British Academy Postdoctoral Fellow
Welcome. I am a British Academy Postdoctoral Fellow at the Oxford Internet Institute (OII) and a Research Fellow here at Nuffield. Prior to returning to the OII, I had the pleasure of serving as a post-doc in the Department of Sociology here at Oxford and the Department of Sociology at the University of Cambridge.
I received my PhD in Social Research Methods (Applied Social Statistics) from the London School of Economics & Political Science (Department of Methodology). Before joining the LSE, I completed a MSc in Social Science of the Internet at the OII as a Clarendon Scholar.
My research is built on a simple question: where do networks come from?
Understanding of the origins of human social networks is integral to both the academic study of social systems and any applied research hoping to detail how networks impact individual and group outcomes (e.g., substance abuse, successful job search, conflict in schools). Scientists regularly explain the formation of these structures by invoking intuitive dynamics. These include, for example, our tendencies to establish mutual ties (reciprocity), befriend friends-of-friends (transitivity) and connect to similar people (homophily). Curiously, systematic comparisons of these dynamics are virtually non-existent, making untangling their relative impact on tie formation a major challenge for network science. Consequently, my primary scientific aim is to determine which of those dynamics repeatedly found to play a role in network formation may be expected to chiefly govern individuals’ decisions as they establish their ties. Drawing on a long line of sociological work, I maintain that this is fundamentally an issue of agency and choice. However, for this work I am increasingly interested in insights around human cognition, network recall and perception. Empirically, this work is based on novel data on face-to-face friendship amongst virtually all adult residents of two rural villages in India (approx. 800 individuals), a representative sample of adolescents in the Netherlands (approx. 3000 kids) and all adult residents of a rural isolated neighbourhood in Ethiopia (approx. 200 individuals).

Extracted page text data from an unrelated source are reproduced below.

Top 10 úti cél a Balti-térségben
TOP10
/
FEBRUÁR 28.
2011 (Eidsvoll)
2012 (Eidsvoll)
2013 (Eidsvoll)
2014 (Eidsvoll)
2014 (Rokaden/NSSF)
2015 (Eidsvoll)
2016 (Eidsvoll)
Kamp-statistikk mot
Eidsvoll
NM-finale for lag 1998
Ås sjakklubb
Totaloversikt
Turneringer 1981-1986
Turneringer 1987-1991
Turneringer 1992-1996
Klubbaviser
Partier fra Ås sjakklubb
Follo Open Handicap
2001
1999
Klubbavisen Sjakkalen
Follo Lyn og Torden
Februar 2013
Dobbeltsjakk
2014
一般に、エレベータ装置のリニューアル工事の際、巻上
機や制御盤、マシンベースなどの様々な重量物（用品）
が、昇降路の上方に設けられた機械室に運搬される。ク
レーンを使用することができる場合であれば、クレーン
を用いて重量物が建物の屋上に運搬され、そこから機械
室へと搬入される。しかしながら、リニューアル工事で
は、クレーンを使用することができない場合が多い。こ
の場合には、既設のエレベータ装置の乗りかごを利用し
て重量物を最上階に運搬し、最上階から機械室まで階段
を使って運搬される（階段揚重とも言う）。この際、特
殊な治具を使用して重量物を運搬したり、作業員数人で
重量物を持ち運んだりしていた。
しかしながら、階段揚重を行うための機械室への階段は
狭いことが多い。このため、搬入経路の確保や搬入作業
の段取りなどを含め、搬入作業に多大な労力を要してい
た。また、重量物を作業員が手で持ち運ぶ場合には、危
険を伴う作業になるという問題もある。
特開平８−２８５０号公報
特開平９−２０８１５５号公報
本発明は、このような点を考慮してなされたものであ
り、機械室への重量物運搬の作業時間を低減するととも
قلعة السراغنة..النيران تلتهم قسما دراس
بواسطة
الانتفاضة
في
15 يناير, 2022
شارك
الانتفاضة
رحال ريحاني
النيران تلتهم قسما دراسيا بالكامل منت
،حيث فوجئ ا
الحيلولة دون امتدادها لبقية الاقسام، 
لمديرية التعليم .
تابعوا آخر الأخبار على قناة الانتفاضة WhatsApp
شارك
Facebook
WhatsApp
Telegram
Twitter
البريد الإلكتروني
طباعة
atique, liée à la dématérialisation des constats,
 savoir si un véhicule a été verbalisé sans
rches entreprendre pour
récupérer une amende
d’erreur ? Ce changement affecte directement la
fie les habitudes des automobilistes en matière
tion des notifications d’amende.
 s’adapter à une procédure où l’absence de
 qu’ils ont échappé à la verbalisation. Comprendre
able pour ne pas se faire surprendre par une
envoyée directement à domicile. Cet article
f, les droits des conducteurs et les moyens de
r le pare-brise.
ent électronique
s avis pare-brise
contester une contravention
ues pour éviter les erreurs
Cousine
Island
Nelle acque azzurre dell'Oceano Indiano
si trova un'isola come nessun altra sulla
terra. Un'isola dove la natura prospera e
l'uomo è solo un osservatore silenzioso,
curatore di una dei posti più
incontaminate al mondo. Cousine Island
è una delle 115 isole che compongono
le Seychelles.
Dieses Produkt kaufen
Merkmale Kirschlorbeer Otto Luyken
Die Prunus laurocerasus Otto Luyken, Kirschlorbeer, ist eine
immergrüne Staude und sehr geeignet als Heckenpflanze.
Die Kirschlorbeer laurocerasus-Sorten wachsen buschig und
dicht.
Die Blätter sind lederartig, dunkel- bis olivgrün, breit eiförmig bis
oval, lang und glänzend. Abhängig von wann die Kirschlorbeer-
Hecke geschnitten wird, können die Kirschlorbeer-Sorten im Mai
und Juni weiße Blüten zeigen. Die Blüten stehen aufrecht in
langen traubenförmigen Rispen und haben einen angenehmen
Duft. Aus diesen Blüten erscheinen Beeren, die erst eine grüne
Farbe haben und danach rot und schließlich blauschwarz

Efforts to bring about, or prevent, social change are riddled with choices. In this respect, the existence of advocacy organisations — those entities with goals aimed at changing the state of society or protecting the status quo (e.g., NGOs, social movement organisations, think tanks) — is one characterised by great uncertainty. Historically, sociologists have implicitly assumed that these organisations decide on strategy independently of one another. In a second line of research I break with this tendency to argue that: (a) advocacy organisations are embedded in webs of relations through which they watch one another to learn about the viability of strategic choices; and thus (b) a network perspective is uniquely poised to aid understanding of how these organisation mitigate risk. This research is also deeply concerned with the emergence of networks. However, network formation is used as a lens to explore how advocacy organisations: (a) copy one another in an attempt to manage uncertainty; or (b) avoid cooperation with one another in the face of competitive pressure.